In the present study, preoperative anxiety was recorded when patient was first seen by dentist at the time of sample selection. While post-operative anxiety was measured after each sedation visit, that is after oral midazolam sedation and after nitrous oxide-oxygen sedation. This was done to reduce the bias as if the child undergoes oral midazolam sedation at first visit. There was a definite reduction of anxiety at the time of second visit as midazolam has strong amnesic effect. In the present study, nitrous oxide-oxygen group showed good anxiolysis following sedation procedure as compared to oral midazolam. The difference was statistically significant (p= 0.001). Emmanouil DE et al 2007 concluded that anxiolytic effect of N2O resembles that of benzodiazepines and may be initiated at selected subunits of the gamma aminobutyric acid type A GABA-A receptor. The provision of oral midazolam for dental treatment of anxious children was found to be as effective as using N2O-O2 in many papers.(9)
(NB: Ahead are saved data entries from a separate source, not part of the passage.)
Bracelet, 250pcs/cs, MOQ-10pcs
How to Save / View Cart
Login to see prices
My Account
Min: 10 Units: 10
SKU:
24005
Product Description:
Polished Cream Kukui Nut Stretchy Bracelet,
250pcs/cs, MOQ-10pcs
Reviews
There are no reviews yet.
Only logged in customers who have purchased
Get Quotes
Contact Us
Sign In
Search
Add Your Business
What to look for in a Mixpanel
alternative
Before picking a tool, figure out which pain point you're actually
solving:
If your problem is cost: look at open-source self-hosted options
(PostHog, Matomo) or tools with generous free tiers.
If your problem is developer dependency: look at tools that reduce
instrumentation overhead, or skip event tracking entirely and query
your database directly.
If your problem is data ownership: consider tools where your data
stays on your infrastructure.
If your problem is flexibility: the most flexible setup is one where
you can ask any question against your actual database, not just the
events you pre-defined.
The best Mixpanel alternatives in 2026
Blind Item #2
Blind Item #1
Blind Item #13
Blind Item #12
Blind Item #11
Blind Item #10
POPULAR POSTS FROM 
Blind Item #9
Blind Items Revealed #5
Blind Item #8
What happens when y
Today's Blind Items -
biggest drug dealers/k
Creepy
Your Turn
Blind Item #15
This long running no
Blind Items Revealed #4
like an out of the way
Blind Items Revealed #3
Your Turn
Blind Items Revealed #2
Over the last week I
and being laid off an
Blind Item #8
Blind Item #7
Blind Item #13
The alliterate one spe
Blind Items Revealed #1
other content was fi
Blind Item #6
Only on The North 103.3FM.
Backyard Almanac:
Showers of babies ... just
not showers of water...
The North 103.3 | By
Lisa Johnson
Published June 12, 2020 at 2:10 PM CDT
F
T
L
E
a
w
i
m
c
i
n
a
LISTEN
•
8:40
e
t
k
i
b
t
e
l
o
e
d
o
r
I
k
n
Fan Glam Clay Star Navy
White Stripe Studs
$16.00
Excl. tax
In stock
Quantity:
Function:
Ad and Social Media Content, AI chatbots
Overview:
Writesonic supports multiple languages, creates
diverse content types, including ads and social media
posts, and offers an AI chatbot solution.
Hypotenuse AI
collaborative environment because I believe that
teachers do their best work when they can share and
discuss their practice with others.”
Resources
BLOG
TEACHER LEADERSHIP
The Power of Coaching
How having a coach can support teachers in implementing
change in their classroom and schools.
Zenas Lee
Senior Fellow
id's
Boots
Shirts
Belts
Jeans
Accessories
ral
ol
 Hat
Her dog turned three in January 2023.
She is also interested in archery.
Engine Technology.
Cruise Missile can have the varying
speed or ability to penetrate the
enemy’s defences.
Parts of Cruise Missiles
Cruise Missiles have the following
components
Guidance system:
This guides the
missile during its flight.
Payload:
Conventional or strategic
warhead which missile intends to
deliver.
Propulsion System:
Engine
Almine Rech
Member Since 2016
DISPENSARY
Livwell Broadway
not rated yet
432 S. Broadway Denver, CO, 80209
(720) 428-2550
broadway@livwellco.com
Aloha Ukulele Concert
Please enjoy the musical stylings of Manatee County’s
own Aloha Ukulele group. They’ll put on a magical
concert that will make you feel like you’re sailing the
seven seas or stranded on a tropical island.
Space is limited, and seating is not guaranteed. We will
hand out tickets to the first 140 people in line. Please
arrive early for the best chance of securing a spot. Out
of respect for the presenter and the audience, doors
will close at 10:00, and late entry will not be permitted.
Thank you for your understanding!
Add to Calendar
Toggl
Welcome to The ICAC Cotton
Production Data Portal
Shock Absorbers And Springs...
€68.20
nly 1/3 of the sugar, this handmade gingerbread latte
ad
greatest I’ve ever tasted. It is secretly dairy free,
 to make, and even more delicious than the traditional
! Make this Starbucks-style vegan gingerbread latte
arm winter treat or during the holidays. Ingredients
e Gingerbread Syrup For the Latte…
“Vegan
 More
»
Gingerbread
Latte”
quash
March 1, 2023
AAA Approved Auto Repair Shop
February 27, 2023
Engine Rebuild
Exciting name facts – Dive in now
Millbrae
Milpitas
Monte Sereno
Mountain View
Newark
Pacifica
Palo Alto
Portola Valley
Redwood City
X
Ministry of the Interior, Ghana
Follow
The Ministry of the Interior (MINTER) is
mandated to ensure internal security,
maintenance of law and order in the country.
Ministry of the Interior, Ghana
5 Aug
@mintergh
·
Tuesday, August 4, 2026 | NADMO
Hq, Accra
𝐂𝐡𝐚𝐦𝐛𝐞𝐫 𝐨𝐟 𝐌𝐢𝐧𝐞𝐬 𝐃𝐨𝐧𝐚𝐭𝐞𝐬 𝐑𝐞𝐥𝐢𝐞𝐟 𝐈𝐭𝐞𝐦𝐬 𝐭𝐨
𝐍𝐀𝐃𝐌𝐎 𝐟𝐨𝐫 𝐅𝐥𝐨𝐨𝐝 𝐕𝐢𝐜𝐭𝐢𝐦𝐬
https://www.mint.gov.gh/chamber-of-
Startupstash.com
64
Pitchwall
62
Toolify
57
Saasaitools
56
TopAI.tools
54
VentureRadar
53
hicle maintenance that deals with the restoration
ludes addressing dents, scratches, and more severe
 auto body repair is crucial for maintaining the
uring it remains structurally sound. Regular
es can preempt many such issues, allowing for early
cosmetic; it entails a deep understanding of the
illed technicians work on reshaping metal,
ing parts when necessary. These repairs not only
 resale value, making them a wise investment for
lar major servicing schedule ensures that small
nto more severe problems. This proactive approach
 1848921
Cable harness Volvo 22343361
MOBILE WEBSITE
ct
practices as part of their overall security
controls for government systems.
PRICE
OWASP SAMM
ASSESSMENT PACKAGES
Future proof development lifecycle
So to summarise, oral midazolam showed adequate and appropriate level of conscious sedation. Also it has a strong amnesic effect, which is highly beneficial for anxious children. It is a highly preferred form of future sedation technique in children. Oral midazolam may be more appropriate for some individuals depending on their treatment requirement, level of anxiety and compliance with the treatment. Sedating young children requires a high level of knowledge and skill with the particular technique chosen and it is imperative that any clinician undertaking such treatment is fully competent to do so. The taste of the oral midazolam solution can often be a barrier and may result in the child rejecting the medication. The time to the maximum level of sedation, although greater for oral midazolam than nitrous oxide was still clinically acceptable and compares well with previous studies.(15,16)

CONCLUSION

  1. Oral midazolam is more effective than nitrous oxide-oxygen as a conscious sedative agent for dental extraction in children aged 5 - 12 years.
  2. Oral midazolam is more acceptable by children aged 5 - 12 years for dental extractions when compared to nitrous oxide-oxygen sedation.
  3. Anxiolytic efficacy of nitrous oxide-oxygen is greater than that of oral midazolam children aged 5 - 12 years.
  4. Oral midazolam produces anteretrograde amnesia in children aged 5 - 12 years.
  5. Time of onset and recovery time is more for oral midazolam as compared to nitrous oxide-oxygen in children aged 5 - 12 years.